## Extracted text
:::::
Black Mass by Dick Lehr & Gerard O'Neill

Black Mass by Dick Lehr & Gerard O'Neill

Author:Dick Lehr & Gerard O'Neill [Lehr, Dick & O'Neill, Gerard]
Language: eng
Format: epub
ISBN: 9780786745197
Publisher: Perseus
Published: 2011-05-23T16:03:30+00:00


CHAPTER THIRTEEN

Black Mass

Tight-lipped and intense, the John Morris of 1985 was still enjoying the glow of having overseen the successful bugging of Mafia headquarters in early 1981. He was viewed as a seasoned veteran, thoughtful and determined. He was also leading the double life of a libertine, as were the other members of the cabal—John Connolly, Whitey Bulger, and Stevie Flemmi. Each had a public pose that contrasted sharply with a private reality. Morris and Connolly were FBI agents by day who at night caroused with the two gangsters they now zealously protected, even if it meant bending rules and breaking laws. Bulger and Flemmi feasted off reputations as the ultimate stand-up guys who cunningly outwitted the police at every turn, when in fact they had for years given the FBI tidbits about underworld friends and foes and enjoyed a protective shield from the nation’s top law enforcement agency.

Morris was essentially in Bulger’s back pocket—having solicited and taken $1,000 in 1982 to fly Debbie Noseworthy to Georgia. And during the early days of 1984, amid the start-up of the DEA’s Operation Beans, Morris had taken a second bite from the apple Bulger held out for him.
:::::
## Provided data
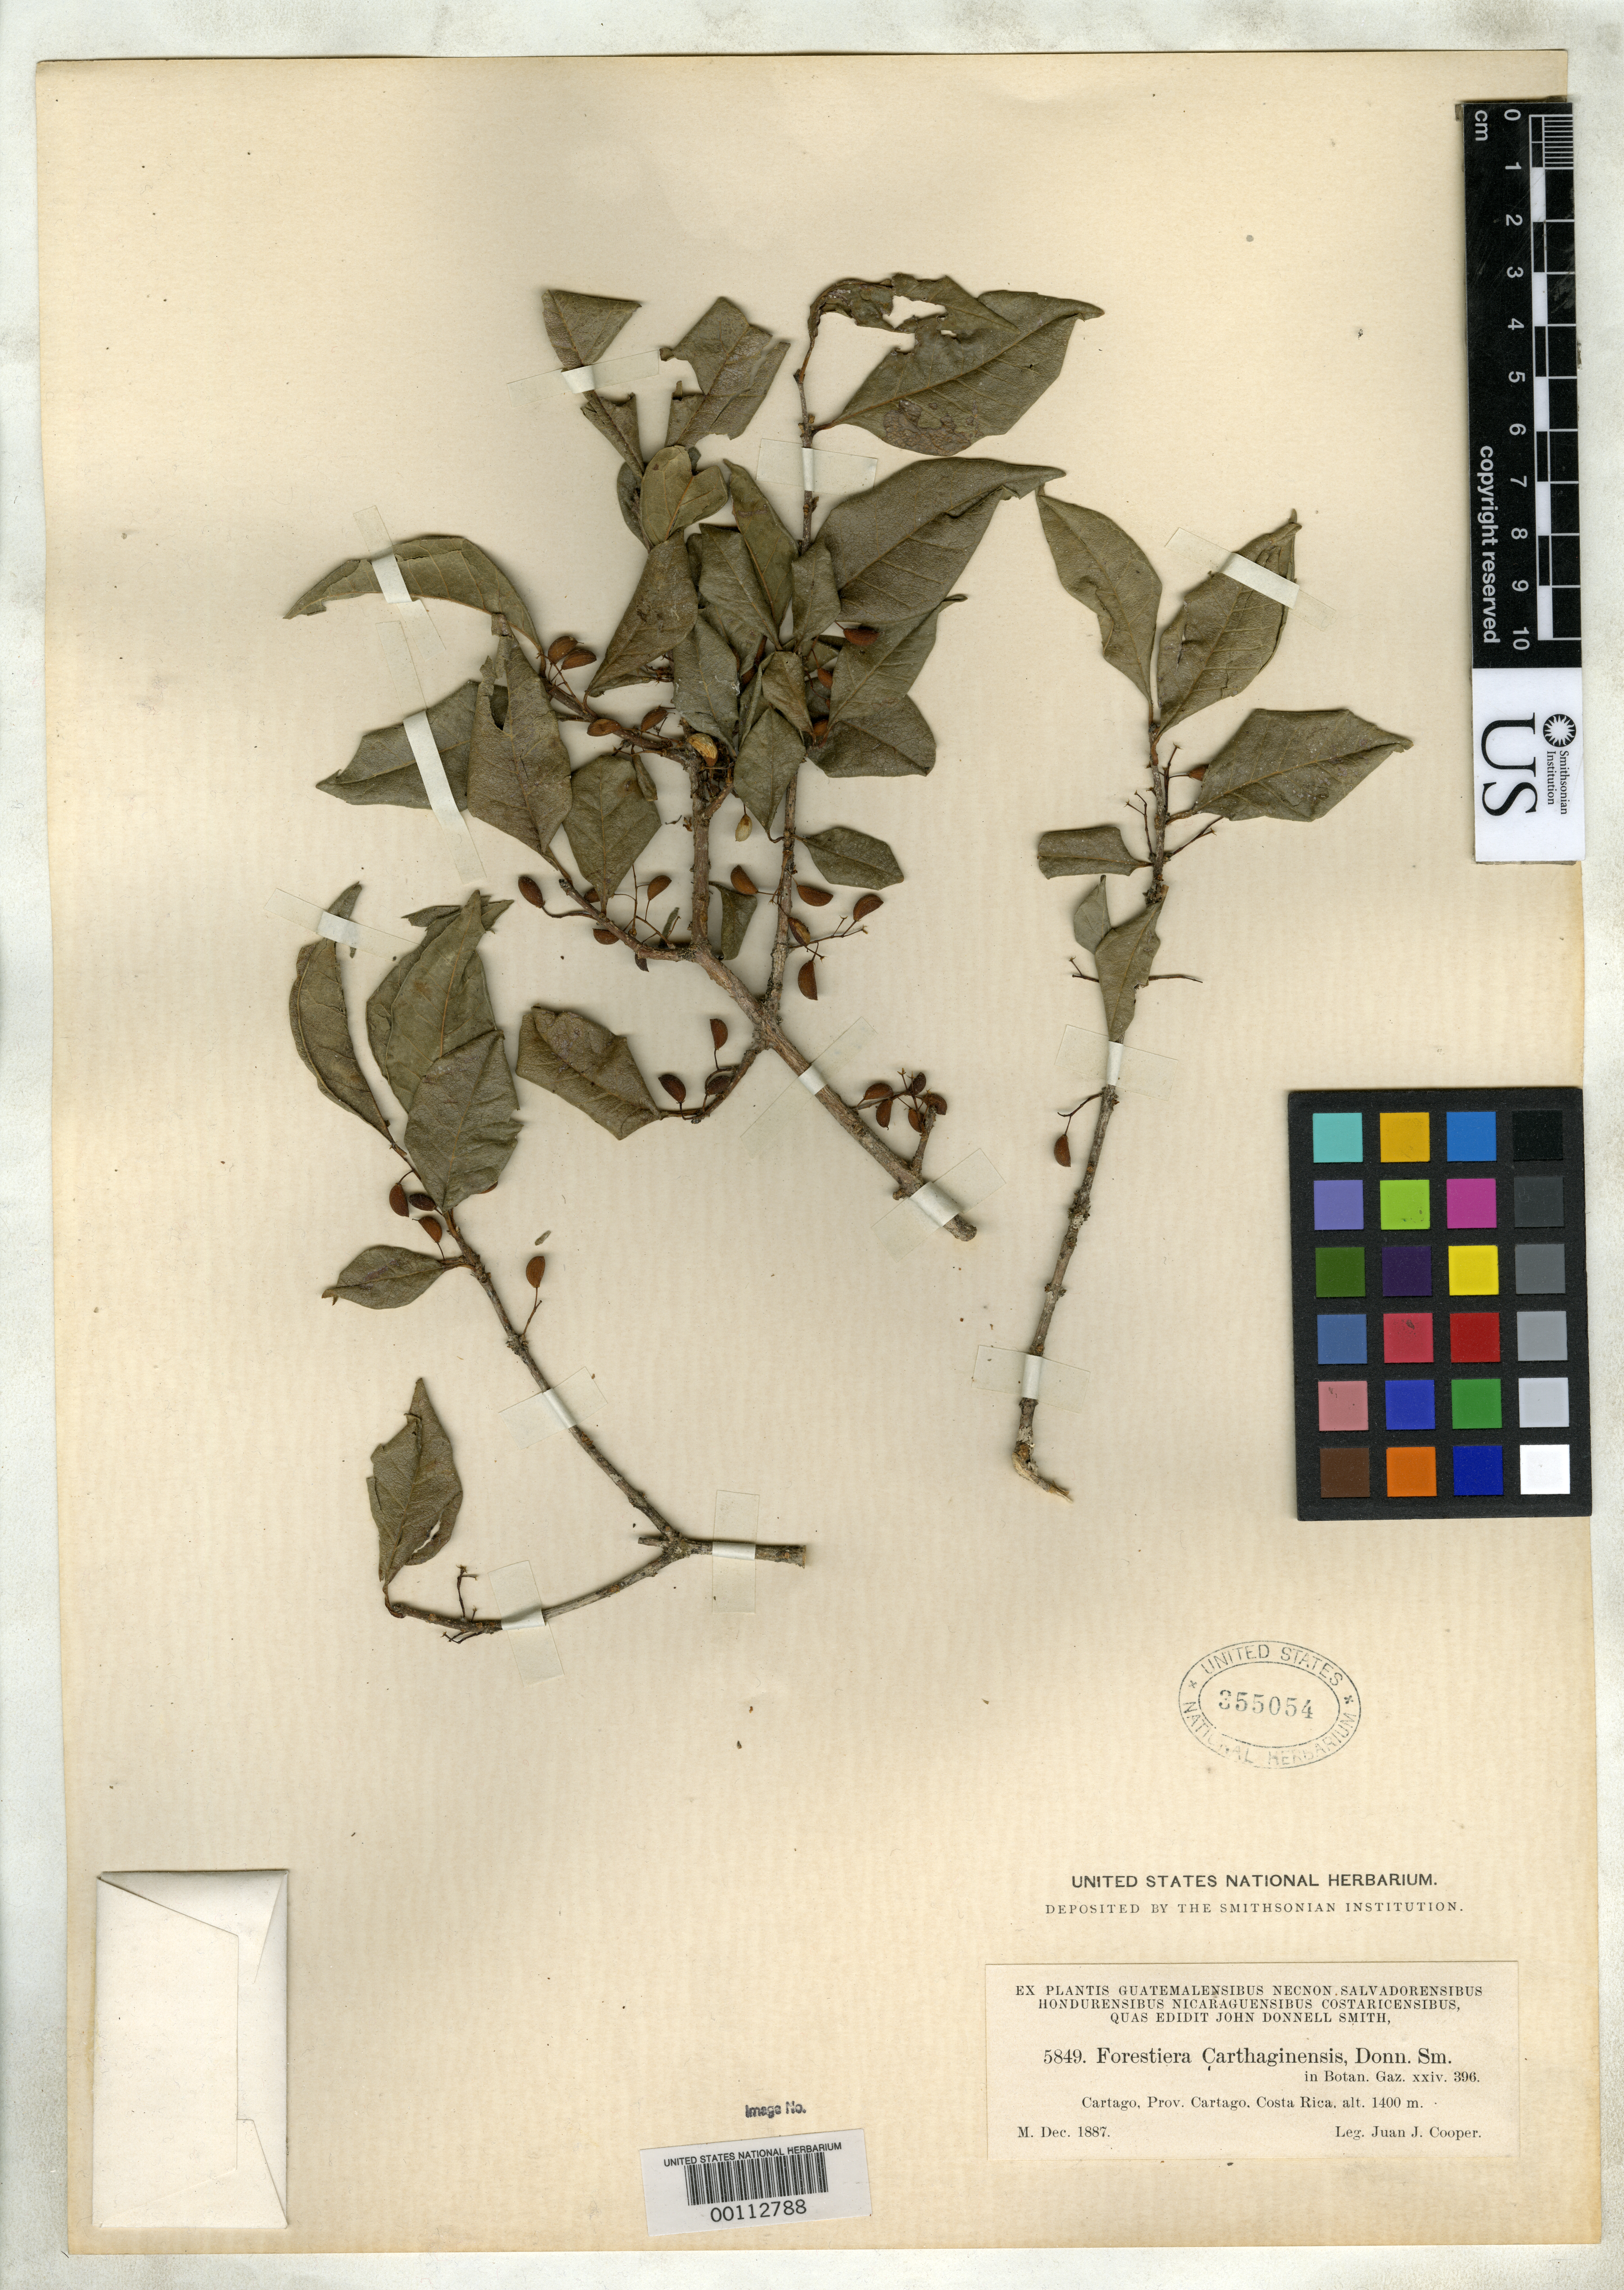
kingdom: Plantae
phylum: Tracheophyta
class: Magnoliopsida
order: Lamiales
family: Oleaceae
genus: Forestiera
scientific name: Forestiera cartaginensis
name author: Donn. Sm.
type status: Syntype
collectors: J. J. Cooper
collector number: J.D.S. 5849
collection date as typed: Dec 1887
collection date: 1887-12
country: Costa Rica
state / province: Cartago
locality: Cartago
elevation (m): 1400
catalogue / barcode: US 355054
:::::
## Requirements
Copy the passage of the Black Mass excerpt from "Tight-lipped and intense, the" to "law enforcement agency.", word for word.

## Exercise solution
Tight-lipped and intense, the John Morris of 1985 was still enjoying the glow of having overseen the successful bugging of Mafia headquarters in early 1981. He was viewed as a seasoned veteran, thoughtful and determined. He was also leading the double life of a libertine, as were the other members of the cabal—John Connolly, Whitey Bulger, and Stevie Flemmi. Each had a public pose that contrasted sharply with a private reality. Morris and Connolly were FBI agents by day who at night caroused with the two gangsters they now zealously protected, even if it meant bending rules and breaking laws. Bulger and Flemmi feasted off reputations as the ultimate stand-up guys who cunningly outwitted the police at every turn, when in fact they had for years given the FBI tidbits about underworld friends and foes and enjoyed a protective shield from the nation’s top law enforcement agency.